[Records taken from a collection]
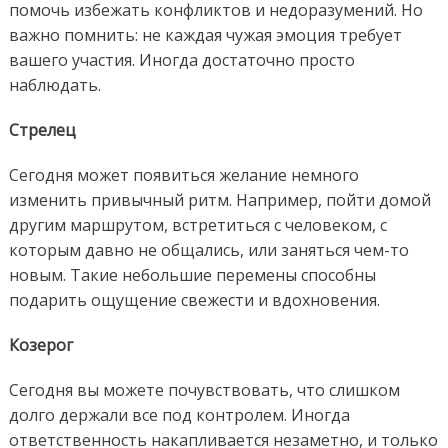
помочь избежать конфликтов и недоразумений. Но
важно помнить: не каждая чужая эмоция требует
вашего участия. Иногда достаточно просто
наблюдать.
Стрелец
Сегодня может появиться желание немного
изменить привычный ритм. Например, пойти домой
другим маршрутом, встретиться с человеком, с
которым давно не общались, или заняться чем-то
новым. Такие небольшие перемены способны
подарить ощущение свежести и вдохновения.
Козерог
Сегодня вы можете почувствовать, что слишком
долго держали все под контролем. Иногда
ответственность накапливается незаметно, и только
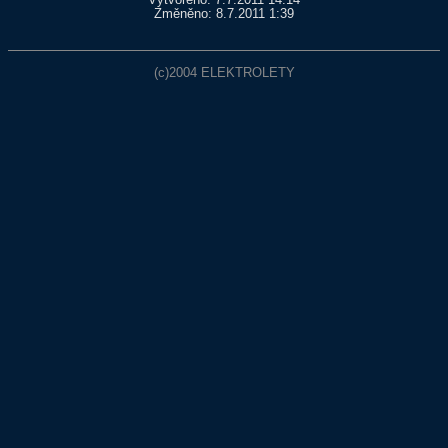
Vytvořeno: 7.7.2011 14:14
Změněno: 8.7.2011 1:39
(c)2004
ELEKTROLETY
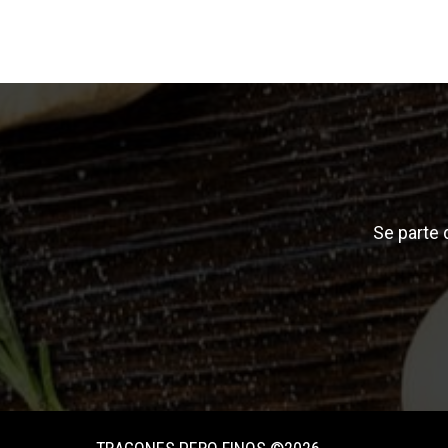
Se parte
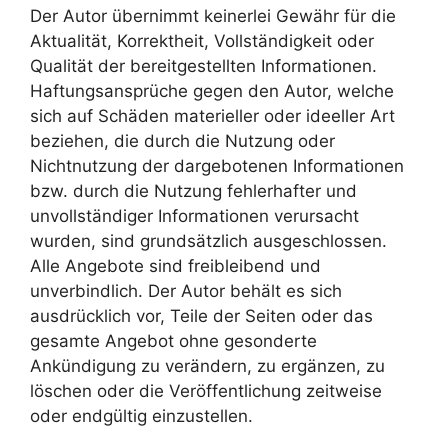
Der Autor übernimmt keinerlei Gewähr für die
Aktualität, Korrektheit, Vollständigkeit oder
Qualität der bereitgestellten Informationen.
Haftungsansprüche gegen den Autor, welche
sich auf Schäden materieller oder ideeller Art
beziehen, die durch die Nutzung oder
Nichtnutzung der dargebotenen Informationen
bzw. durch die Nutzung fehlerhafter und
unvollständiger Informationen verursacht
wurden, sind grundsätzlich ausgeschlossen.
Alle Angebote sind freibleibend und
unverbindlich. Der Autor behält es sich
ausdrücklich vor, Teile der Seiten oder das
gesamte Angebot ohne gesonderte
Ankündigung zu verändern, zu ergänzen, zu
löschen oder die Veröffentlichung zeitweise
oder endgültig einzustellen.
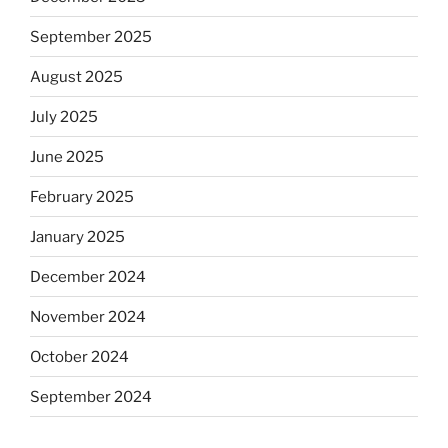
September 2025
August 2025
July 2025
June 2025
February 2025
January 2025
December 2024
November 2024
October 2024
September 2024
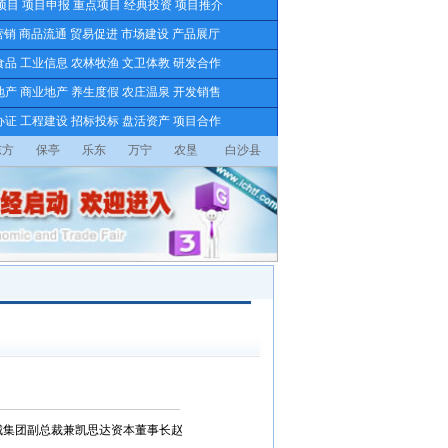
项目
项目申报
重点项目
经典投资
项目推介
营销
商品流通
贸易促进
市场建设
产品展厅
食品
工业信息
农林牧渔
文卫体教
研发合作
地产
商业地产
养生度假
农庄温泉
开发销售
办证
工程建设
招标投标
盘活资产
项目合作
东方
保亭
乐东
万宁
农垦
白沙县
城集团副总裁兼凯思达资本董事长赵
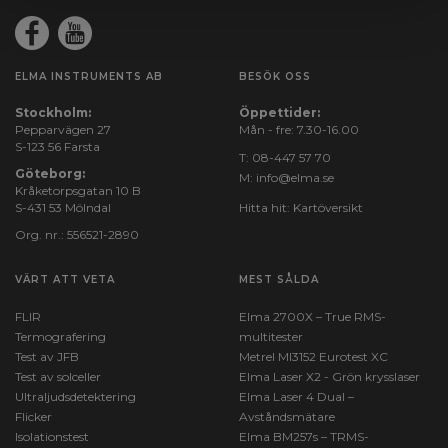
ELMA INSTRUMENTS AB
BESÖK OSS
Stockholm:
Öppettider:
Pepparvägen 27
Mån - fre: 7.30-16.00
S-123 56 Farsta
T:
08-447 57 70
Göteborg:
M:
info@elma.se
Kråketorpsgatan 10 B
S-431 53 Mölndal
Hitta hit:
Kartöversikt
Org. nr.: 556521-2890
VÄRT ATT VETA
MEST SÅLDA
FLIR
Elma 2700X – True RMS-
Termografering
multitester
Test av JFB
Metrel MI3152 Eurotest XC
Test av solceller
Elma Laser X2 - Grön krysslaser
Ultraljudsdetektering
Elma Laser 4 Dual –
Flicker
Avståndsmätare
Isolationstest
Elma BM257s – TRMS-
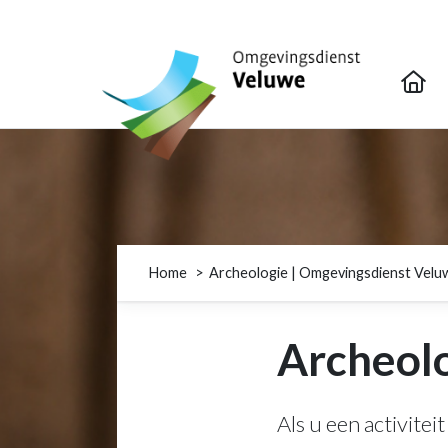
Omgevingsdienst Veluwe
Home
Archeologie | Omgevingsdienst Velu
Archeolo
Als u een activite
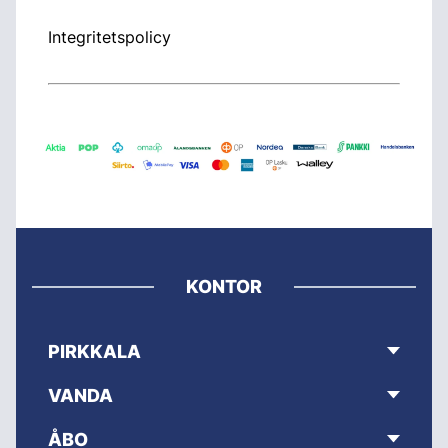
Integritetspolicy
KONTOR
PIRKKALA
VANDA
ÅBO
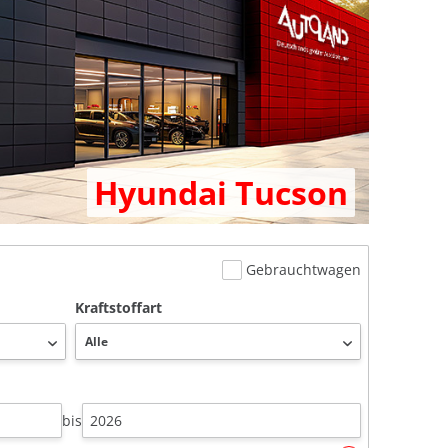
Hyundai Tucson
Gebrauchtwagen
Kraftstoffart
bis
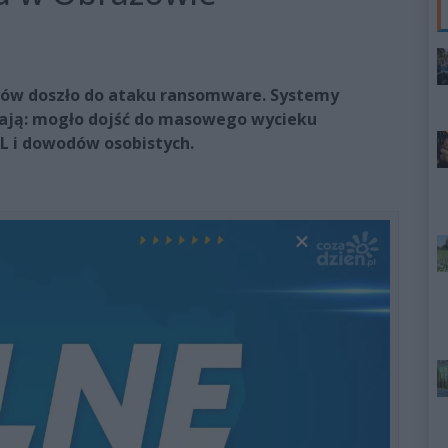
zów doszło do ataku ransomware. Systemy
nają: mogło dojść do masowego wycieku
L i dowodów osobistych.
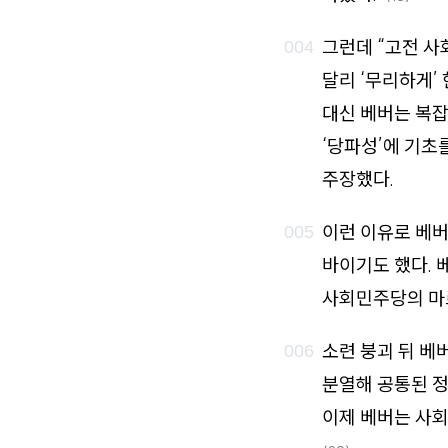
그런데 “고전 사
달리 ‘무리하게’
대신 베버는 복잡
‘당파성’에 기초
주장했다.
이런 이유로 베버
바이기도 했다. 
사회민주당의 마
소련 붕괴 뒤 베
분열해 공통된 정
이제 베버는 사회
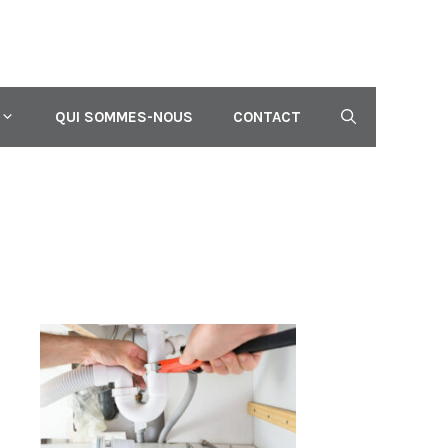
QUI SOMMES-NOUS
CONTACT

Work instruction: Retype the text of all the items above word for word, keeping each line as it appears. Leave the pictures out.

Solved exercise:
помочь избежать конфликтов и недоразумений. Но
важно помнить: не каждая чужая эмоция требует
вашего участия. Иногда достаточно просто
наблюдать.
Стрелец
Сегодня может появиться желание немного
изменить привычный ритм. Например, пойти домой
другим маршрутом, встретиться с человеком, с
которым давно не общались, или заняться чем-то
новым. Такие небольшие перемены способны
подарить ощущение свежести и вдохновения.
Козерог
Сегодня вы можете почувствовать, что слишком
долго держали все под контролем. Иногда
ответственность накапливается незаметно, и только
Vytvořeno: 7.7.2011 14:14
Změněno: 8.7.2011 1:39
(c)2004
ELEKTROLETY
Se parte
Der Autor übernimmt keinerlei Gewähr für die
Aktualität, Korrektheit, Vollständigkeit oder
Qualität der bereitgestellten Informationen.
Haftungsansprüche gegen den Autor, welche
sich auf Schäden materieller oder ideeller Art
beziehen, die durch die Nutzung oder
Nichtnutzung der dargebotenen Informationen
bzw. durch die Nutzung fehlerhafter und
unvollständiger Informationen verursacht
wurden, sind grundsätzlich ausgeschlossen.
Alle Angebote sind freibleibend und
unverbindlich. Der Autor behält es sich
ausdrücklich vor, Teile der Seiten oder das
gesamte Angebot ohne gesonderte
Ankündigung zu verändern, zu ergänzen, zu
löschen oder die Veröffentlichung zeitweise
oder endgültig einzustellen.
September 2025
August 2025
July 2025
June 2025
February 2025
January 2025
December 2024
November 2024
October 2024
September 2024
项目
项目申报
重点项目
经典投资
项目推介
营销
商品流通
贸易促进
市场建设
产品展厅
食品
工业信息
农林牧渔
文卫体教
研发合作
地产
商业地产
养生度假
农庄温泉
开发销售
办证
工程建设
招标投标
盘活资产
项目合作
东方
保亭
乐东
万宁
农垦
白沙县
城集团副总裁兼凯思达资本董事长赵
ELMA INSTRUMENTS AB
BESÖK OSS
Stockholm:
Öppettider:
Pepparvägen 27
Mån - fre: 7.30-16.00
S-123 56 Farsta
T:
08-447 57 70
Göteborg:
M:
info@elma.se
Kråketorpsgatan 10 B
S-431 53 Mölndal
Hitta hit:
Kartöversikt
Org. nr.: 556521-2890
VÄRT ATT VETA
MEST SÅLDA
FLIR
Elma 2700X – True RMS-
Termografering
multitester
Test av JFB
Metrel MI3152 Eurotest XC
Test av solceller
Elma Laser X2 - Grön krysslaser
Ultraljudsdetektering
Elma Laser 4 Dual –
Flicker
Avståndsmätare
Isolationstest
Elma BM257s – TRMS-
Omgevingsdienst Veluwe
Home
Archeologie | Omgevingsdienst Velu
Archeolo
Als u een activite
Integritetspolicy
KONTOR
PIRKKALA
VANDA
ÅBO
Hyundai Tucson
Gebrauchtwagen
Kraftstoffart
bis
zów doszło do ataku ransomware. Systemy
nają: mogło dojść do masowego wycieku
L i dowodów osobistych.
그런데 “고전 사
달리 ‘무리하게’
대신 베버는 복잡
‘당파성’에 기초
주장했다.
이런 이유로 베버
바이기도 했다. 
사회민주당의 마
소련 붕괴 뒤 베
분열해 공통된 정
이제 베버는 사회
QUI SOMMES-NOUS
CONTACT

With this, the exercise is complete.